* RAW DATA
Segment Open

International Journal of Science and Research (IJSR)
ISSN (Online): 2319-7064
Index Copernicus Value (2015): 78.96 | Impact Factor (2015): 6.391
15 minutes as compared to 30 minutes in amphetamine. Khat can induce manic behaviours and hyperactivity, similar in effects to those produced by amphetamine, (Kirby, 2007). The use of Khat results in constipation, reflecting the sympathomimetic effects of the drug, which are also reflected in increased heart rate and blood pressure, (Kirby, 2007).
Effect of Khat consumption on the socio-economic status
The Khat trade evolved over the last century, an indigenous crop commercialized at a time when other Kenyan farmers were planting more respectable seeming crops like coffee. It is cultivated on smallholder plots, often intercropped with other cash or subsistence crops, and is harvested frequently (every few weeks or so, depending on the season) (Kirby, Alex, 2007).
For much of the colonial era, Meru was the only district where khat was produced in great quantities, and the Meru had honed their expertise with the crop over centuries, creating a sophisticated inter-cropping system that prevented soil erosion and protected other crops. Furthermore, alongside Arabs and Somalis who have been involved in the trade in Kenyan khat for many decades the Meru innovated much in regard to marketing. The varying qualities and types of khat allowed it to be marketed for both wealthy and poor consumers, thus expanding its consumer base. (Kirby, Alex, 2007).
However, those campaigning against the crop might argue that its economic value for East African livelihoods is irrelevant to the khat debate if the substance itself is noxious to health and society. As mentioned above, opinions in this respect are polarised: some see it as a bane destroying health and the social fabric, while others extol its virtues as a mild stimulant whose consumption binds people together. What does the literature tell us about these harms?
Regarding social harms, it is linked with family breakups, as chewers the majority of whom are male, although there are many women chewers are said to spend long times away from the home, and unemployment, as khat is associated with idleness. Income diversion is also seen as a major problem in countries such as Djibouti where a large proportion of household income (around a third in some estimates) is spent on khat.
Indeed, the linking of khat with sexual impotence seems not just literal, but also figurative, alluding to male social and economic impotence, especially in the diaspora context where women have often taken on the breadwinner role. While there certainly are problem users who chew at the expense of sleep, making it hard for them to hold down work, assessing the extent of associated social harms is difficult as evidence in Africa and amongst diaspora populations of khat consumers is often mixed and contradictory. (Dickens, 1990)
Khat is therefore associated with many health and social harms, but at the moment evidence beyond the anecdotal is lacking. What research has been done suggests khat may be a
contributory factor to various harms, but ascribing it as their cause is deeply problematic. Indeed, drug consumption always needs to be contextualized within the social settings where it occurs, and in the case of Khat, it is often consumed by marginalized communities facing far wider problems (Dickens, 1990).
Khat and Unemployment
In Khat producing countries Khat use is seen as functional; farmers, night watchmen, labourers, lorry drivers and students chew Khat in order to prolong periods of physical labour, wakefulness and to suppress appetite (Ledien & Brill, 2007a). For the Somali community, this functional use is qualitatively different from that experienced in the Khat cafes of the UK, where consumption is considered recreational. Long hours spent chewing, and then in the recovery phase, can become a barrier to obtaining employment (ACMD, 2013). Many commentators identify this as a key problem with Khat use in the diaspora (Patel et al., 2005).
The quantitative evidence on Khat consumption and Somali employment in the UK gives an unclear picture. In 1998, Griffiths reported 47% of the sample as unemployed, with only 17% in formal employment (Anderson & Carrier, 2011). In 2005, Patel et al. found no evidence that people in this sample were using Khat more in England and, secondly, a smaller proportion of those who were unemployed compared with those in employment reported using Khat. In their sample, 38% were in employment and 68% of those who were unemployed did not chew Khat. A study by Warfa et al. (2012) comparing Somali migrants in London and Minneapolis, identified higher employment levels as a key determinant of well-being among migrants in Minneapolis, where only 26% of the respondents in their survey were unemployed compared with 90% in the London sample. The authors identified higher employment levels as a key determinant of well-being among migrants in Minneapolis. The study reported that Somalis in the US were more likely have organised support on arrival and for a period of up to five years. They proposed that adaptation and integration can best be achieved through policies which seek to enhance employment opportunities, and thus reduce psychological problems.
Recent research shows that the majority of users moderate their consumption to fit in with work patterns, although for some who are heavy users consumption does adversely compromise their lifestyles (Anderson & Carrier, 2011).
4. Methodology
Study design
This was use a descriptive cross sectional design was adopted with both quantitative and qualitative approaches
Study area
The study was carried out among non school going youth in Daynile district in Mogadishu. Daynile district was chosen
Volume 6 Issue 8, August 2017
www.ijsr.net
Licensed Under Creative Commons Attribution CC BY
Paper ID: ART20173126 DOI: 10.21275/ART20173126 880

Segment Closed

* WHAT IS NEEDED
Output the lines above exactly, but only those between the line holding "contributory factor to" and the line holding "In Khat producing", inclusive.

* RESPONSE BELOW
contributory factor to various harms, but ascribing it as their cause is deeply problematic. Indeed, drug consumption always needs to be contextualized within the social settings where it occurs, and in the case of Khat, it is often consumed by marginalized communities facing far wider problems (Dickens, 1990).
Khat and Unemployment
In Khat producing countries Khat use is seen as functional; farmers, night watchmen, labourers, lorry drivers and students chew Khat in order to prolong periods of physical labour, wakefulness and to suppress appetite (Ledien & Brill, 2007a). For the Somali community, this functional use is qualitatively different from that experienced in the Khat cafes of the UK, where consumption is considered recreational. Long hours spent chewing, and then in the recovery phase, can become a barrier to obtaining employment (ACMD, 2013). Many commentators identify this as a key problem with Khat use in the diaspora (Patel et al., 2005).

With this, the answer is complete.